Because each person has his or her own blood type and corresponding antibody, when blood transfusions are needed clinically for surgery, it is necessary to first identify the blood type of recipients and donors, and then cross-match the blood type. When a different type of blood is infused, it can cause severe hemolysis that can endanger the recipient’s life. Because O-type blood has neither A nor B antigens, many people think that O-type blood is a universal donor, and this idea is not desirable. Because type O blood plasma contains antibodies A and B, in a small amount of blood transfusion the antibody may be diluted in the recipient blood and the secretion of blood type substances and will not have a significant impact, and when a large number of infusions take place, antibodies in the plasma can react with hematopoietic cells of the recipients to cause hemolysis.

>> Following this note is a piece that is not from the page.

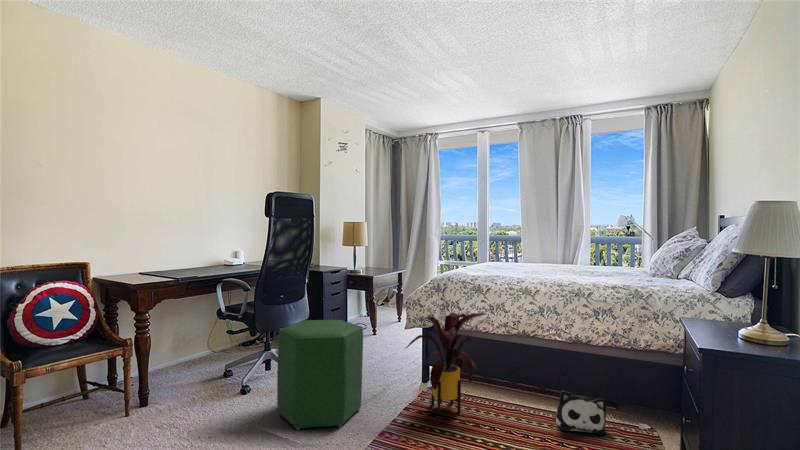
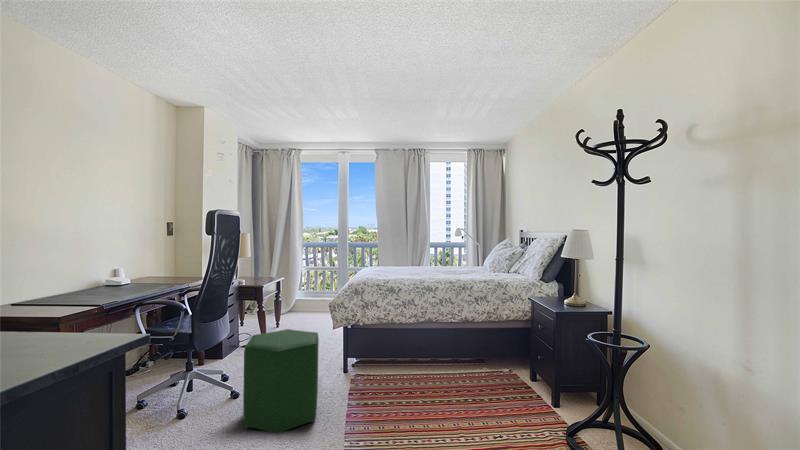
house plant: present [406,312,489,414] -> none [351,309,412,393]
plush toy: present [555,390,606,435] -> none [454,356,488,383]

In addition, studies have shown that some O-containing anti-A or anti-B antibodies that cannot be neutralized by blood group substances can cause a hemolytic reaction. Similarly, that AB is a universal recipient of blood is not correct, in addition to the need to be careful as to A1 and A2 subtypes. Therefore, only the same group of blood is infused, and a different group is used as a last resort.

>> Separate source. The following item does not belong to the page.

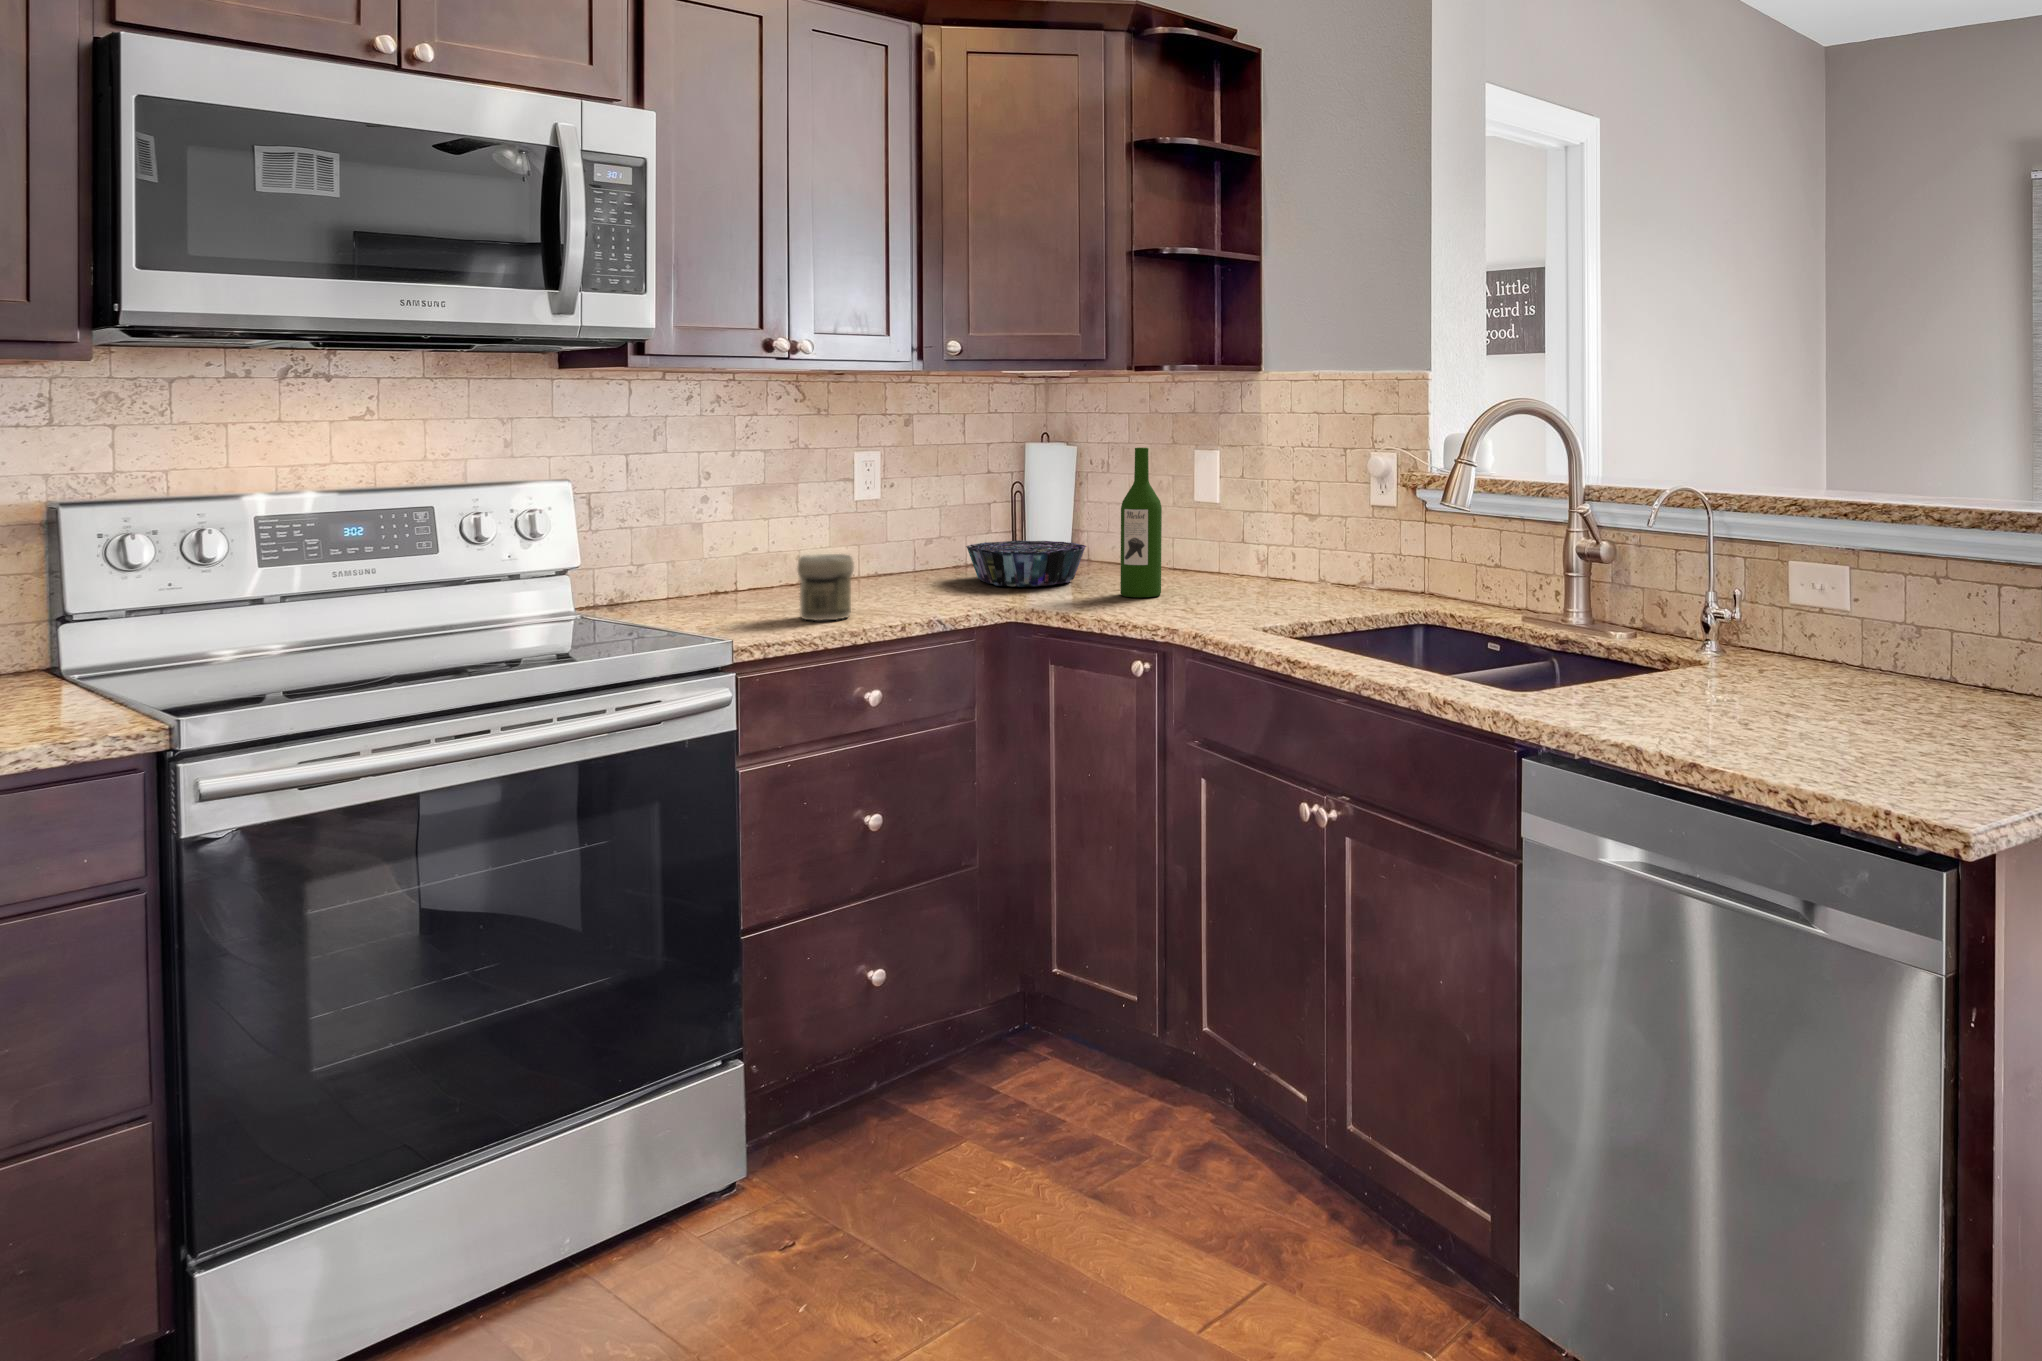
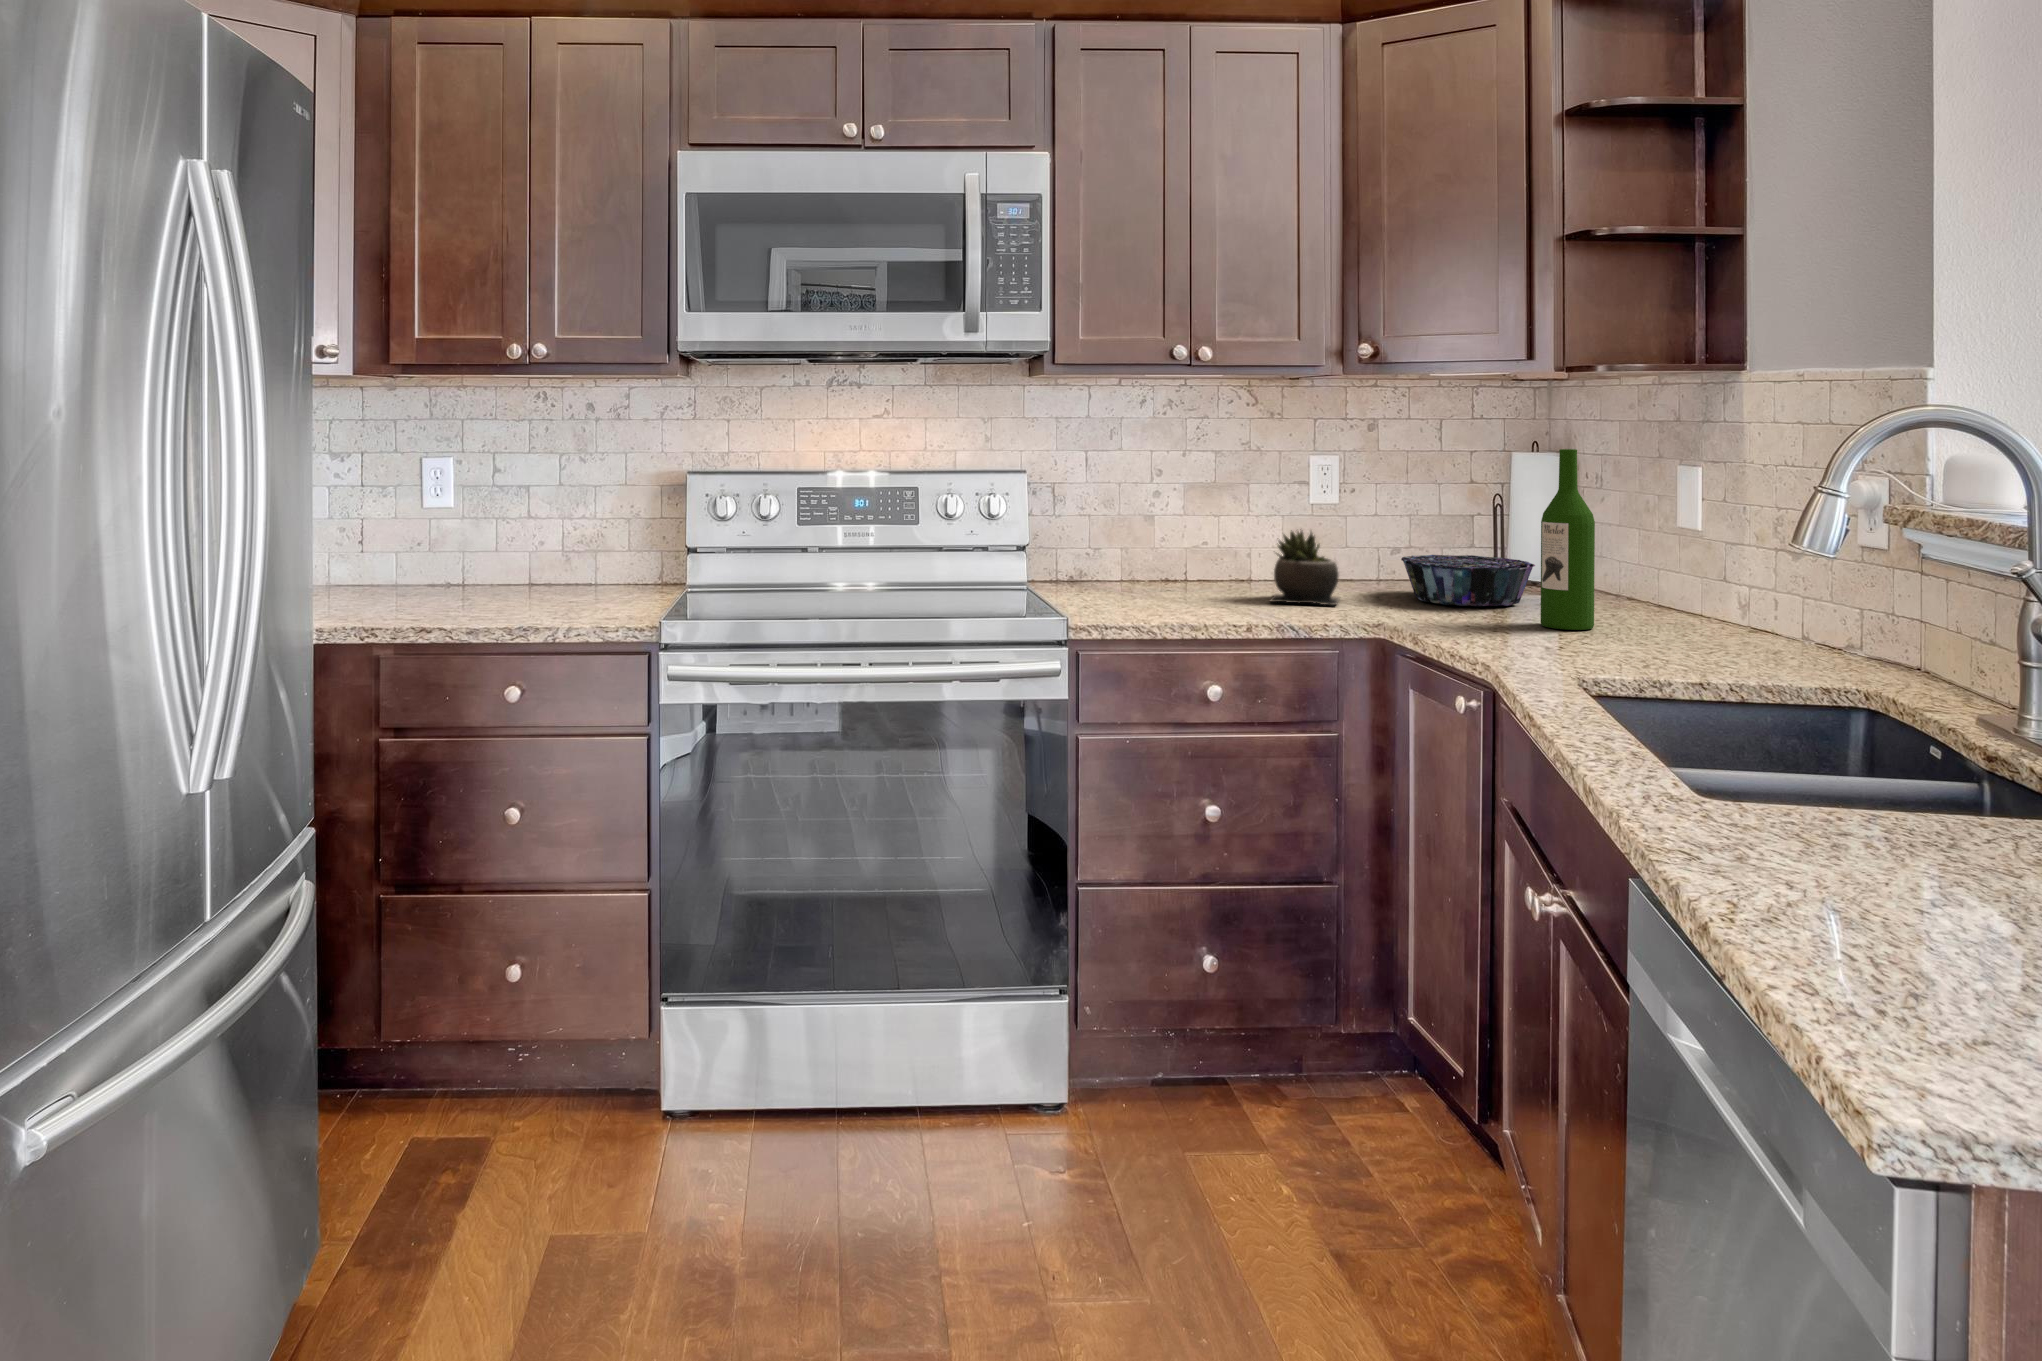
succulent plant: none [858,526,939,601] -> present [1270,531,1339,605]
jar: present [797,554,854,621] -> none [1172,548,1225,613]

4.2.2 Significance in Organ Transplantation

The ABO blood group is a strong antigen and therefore needs to be considered for donor ABO blood grouping in organ transplants or hematopoietic stem cell transplants, which otherwise cause hyperacute rejection, especially skin grafts. With the development of science and technology, it has been possible to overcome the ABO blood group disorder. For removal of AB antibodies (such as removal of donor erythrocytes by centrifugation during hematopoietic stem cell transplantation) by immunosorbent, plasmapheresis, or similar methods preceding transplantation, and successful transplantation of T (B) cells using immunosuppressive agents after ABO blood incompatible transplantation, see the following chapter.

4.2.3 Significance in Neonatal Hemolysis

In humans, about half a year after babies are born, because of contact with the nature of the A or B antigens the AB antibody begins to appear in the blood, mainly including IgM and IgG. Neonatal hemolysis occurs in the mother when the blood type is O, and the most common fetal blood group is A or B, and caused by heavier jaundice; others such as the mother’s blood group A, fetal blood group B or AB; mother’s blood group B, fetal blood group A or AB are less common, and cause less jaundice. Because of the presence of A/B antigens in nature, ABO hemolysis can occur in the first child. Although Rh-negative mothers develop only when the second fetus is Rh-positive and the first fetus is also Rh-positive, although the first child, a history of blood transfusions could cause the mother to produce Rh antibodies.

4.2.4 Other Significance

The ABO blood groups can also be used for kinship identification and forensic identification. Second, the ABO blood group is also associated with disease. The study found that in type A, B, and AB individuals, the probability of squamous cell carcinoma is lower than in the individual with O-type blood. The probability of individual type O blood pancreatic cancer is lower than in other blood types. In terms of coagulation, individuals with type O blood and individuals with level VI and vWF are lower than those with other blood types and tend to have bleeding. Accordingly, studies have shown that A1 and B increase the risk of venous thrombosis, whereas A2 and O decrease the risk.